Collected data entries

▽

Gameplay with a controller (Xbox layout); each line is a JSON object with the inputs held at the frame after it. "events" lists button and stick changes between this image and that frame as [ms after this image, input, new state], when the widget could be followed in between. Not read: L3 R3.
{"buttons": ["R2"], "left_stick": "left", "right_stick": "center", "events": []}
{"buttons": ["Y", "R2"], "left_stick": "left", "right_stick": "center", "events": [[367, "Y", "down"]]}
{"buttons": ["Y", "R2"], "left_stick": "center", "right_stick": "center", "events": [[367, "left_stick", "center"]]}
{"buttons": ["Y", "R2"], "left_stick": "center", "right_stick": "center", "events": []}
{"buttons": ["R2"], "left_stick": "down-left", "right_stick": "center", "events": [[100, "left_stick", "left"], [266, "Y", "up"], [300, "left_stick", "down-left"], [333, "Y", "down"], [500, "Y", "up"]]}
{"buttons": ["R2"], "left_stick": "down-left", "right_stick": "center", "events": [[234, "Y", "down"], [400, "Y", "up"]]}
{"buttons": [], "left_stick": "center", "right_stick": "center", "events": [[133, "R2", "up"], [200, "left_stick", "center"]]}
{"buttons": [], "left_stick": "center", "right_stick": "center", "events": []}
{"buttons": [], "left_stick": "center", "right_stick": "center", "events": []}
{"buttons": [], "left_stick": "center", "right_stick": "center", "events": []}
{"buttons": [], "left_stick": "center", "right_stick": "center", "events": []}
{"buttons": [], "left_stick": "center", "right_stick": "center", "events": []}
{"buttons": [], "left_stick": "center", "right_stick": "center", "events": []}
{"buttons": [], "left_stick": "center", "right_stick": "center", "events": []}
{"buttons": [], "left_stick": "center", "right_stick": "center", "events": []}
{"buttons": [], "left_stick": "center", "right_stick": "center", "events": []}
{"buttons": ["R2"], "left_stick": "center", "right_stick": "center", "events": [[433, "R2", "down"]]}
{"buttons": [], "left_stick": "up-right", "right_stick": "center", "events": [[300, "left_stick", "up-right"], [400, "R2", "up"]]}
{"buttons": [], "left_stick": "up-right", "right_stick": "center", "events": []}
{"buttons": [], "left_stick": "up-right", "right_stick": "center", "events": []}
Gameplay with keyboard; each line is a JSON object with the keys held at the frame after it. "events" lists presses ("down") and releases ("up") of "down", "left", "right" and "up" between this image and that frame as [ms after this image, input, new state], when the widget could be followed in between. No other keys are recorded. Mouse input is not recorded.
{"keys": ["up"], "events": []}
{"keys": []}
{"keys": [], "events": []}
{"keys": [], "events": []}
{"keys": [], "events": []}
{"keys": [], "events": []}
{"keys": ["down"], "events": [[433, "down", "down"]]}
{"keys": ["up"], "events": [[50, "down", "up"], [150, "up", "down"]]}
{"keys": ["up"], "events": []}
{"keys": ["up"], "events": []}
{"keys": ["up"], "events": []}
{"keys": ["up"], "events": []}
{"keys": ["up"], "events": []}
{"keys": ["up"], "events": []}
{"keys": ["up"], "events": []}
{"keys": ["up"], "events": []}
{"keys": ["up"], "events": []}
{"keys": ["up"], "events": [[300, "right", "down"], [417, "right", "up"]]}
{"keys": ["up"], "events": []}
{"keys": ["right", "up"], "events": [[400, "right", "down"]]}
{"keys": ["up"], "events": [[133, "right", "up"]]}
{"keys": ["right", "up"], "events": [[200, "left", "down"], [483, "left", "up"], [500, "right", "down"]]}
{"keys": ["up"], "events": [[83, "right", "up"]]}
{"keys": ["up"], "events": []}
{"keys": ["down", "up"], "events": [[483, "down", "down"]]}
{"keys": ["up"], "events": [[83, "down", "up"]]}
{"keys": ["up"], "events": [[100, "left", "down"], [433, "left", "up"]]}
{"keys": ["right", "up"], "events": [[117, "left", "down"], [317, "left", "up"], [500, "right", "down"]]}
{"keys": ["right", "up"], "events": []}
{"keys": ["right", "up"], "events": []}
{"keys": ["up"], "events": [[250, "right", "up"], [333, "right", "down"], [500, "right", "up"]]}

△

* **Your task**:
Your task is to repeat every entry exactly.

* **Answer section**:
Gameplay with a controller (Xbox layout); each line is a JSON object with the inputs held at the frame after it. "events" lists button and stick changes between this image and that frame as [ms after this image, input, new state], when the widget could be followed in between. Not read: L3 R3.
{"buttons": ["R2"], "left_stick": "left", "right_stick": "center", "events": []}
{"buttons": ["Y", "R2"], "left_stick": "left", "right_stick": "center", "events": [[367, "Y", "down"]]}
{"buttons": ["Y", "R2"], "left_stick": "center", "right_stick": "center", "events": [[367, "left_stick", "center"]]}
{"buttons": ["Y", "R2"], "left_stick": "center", "right_stick": "center", "events": []}
{"buttons": ["R2"], "left_stick": "down-left", "right_stick": "center", "events": [[100, "left_stick", "left"], [266, "Y", "up"], [300, "left_stick", "down-left"], [333, "Y", "down"], [500, "Y", "up"]]}
{"buttons": ["R2"], "left_stick": "down-left", "right_stick": "center", "events": [[234, "Y", "down"], [400, "Y", "up"]]}
{"buttons": [], "left_stick": "center", "right_stick": "center", "events": [[133, "R2", "up"], [200, "left_stick", "center"]]}
{"buttons": [], "left_stick": "center", "right_stick": "center", "events": []}
{"buttons": [], "left_stick": "center", "right_stick": "center", "events": []}
{"buttons": [], "left_stick": "center", "right_stick": "center", "events": []}
{"buttons": [], "left_stick": "center", "right_stick": "center", "events": []}
{"buttons": [], "left_stick": "center", "right_stick": "center", "events": []}
{"buttons": [], "left_stick": "center", "right_stick": "center", "events": []}
{"buttons": [], "left_stick": "center", "right_stick": "center", "events": []}
{"buttons": [], "left_stick": "center", "right_stick": "center", "events": []}
{"buttons": [], "left_stick": "center", "right_stick": "center", "events": []}
{"buttons": ["R2"], "left_stick": "center", "right_stick": "center", "events": [[433, "R2", "down"]]}
{"buttons": [], "left_stick": "up-right", "right_stick": "center", "events": [[300, "left_stick", "up-right"], [400, "R2", "up"]]}
{"buttons": [], "left_stick": "up-right", "right_stick": "center", "events": []}
{"buttons": [], "left_stick": "up-right", "right_stick": "center", "events": []}
Gameplay with keyboard; each line is a JSON object with the keys held at the frame after it. "events" lists presses ("down") and releases ("up") of "down", "left", "right" and "up" between this image and that frame as [ms after this image, input, new state], when the widget could be followed in between. No other keys are recorded. Mouse input is not recorded.
{"keys": ["up"], "events": []}
{"keys": []}
{"keys": [], "events": []}
{"keys": [], "events": []}
{"keys": [], "events": []}
{"keys": [], "events": []}
{"keys": ["down"], "events": [[433, "down", "down"]]}
{"keys": ["up"], "events": [[50, "down", "up"], [150, "up", "down"]]}
{"keys": ["up"], "events": []}
{"keys": ["up"], "events": []}
{"keys": ["up"], "events": []}
{"keys": ["up"], "events": []}
{"keys": ["up"], "events": []}
{"keys": ["up"], "events": []}
{"keys": ["up"], "events": []}
{"keys": ["up"], "events": []}
{"keys": ["up"], "events": []}
{"keys": ["up"], "events": [[300, "right", "down"], [417, "right", "up"]]}
{"keys": ["up"], "events": []}
{"keys": ["right", "up"], "events": [[400, "right", "down"]]}
{"keys": ["up"], "events": [[133, "right", "up"]]}
{"keys": ["right", "up"], "events": [[200, "left", "down"], [483, "left", "up"], [500, "right", "down"]]}
{"keys": ["up"], "events": [[83, "right", "up"]]}
{"keys": ["up"], "events": []}
{"keys": ["down", "up"], "events": [[483, "down", "down"]]}
{"keys": ["up"], "events": [[83, "down", "up"]]}
{"keys": ["up"], "events": [[100, "left", "down"], [433, "left", "up"]]}
{"keys": ["right", "up"], "events": [[117, "left", "down"], [317, "left", "up"], [500, "right", "down"]]}
{"keys": ["right", "up"], "events": []}
{"keys": ["right", "up"], "events": []}
{"keys": ["up"], "events": [[250, "right", "up"], [333, "right", "down"], [500, "right", "up"]]}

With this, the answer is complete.